**COLLECTED MATERIAL**:
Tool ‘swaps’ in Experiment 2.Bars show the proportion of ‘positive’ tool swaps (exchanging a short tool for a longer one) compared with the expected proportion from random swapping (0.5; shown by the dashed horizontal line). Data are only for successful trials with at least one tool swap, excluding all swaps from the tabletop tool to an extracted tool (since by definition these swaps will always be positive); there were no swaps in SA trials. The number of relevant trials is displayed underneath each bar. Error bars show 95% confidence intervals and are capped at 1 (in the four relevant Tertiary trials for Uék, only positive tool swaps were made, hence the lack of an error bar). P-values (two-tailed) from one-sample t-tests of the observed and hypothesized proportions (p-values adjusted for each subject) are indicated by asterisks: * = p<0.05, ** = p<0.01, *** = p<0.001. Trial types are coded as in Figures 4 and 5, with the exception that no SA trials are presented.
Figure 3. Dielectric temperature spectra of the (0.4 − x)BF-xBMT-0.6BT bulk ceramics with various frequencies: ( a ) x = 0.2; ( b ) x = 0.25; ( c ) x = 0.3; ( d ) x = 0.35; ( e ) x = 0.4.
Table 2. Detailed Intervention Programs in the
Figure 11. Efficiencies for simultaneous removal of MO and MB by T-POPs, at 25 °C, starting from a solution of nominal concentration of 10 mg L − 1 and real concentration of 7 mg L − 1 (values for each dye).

**WORK TO BE COMPLETED**:
The listing above must be transcribed exactly, line by line.

**ANSWER AREA**:
Tool ‘swaps’ in Experiment 2.Bars show the proportion of ‘positive’ tool swaps (exchanging a short tool for a longer one) compared with the expected proportion from random swapping (0.5; shown by the dashed horizontal line). Data are only for successful trials with at least one tool swap, excluding all swaps from the tabletop tool to an extracted tool (since by definition these swaps will always be positive); there were no swaps in SA trials. The number of relevant trials is displayed underneath each bar. Error bars show 95% confidence intervals and are capped at 1 (in the four relevant Tertiary trials for Uék, only positive tool swaps were made, hence the lack of an error bar). P-values (two-tailed) from one-sample t-tests of the observed and hypothesized proportions (p-values adjusted for each subject) are indicated by asterisks: * = p<0.05, ** = p<0.01, *** = p<0.001. Trial types are coded as in Figures 4 and 5, with the exception that no SA trials are presented.
Figure 3. Dielectric temperature spectra of the (0.4 − x)BF-xBMT-0.6BT bulk ceramics with various frequencies: ( a ) x = 0.2; ( b ) x = 0.25; ( c ) x = 0.3; ( d ) x = 0.35; ( e ) x = 0.4.
Table 2. Detailed Intervention Programs in the
Figure 11. Efficiencies for simultaneous removal of MO and MB by T-POPs, at 25 °C, starting from a solution of nominal concentration of 10 mg L − 1 and real concentration of 7 mg L − 1 (values for each dye).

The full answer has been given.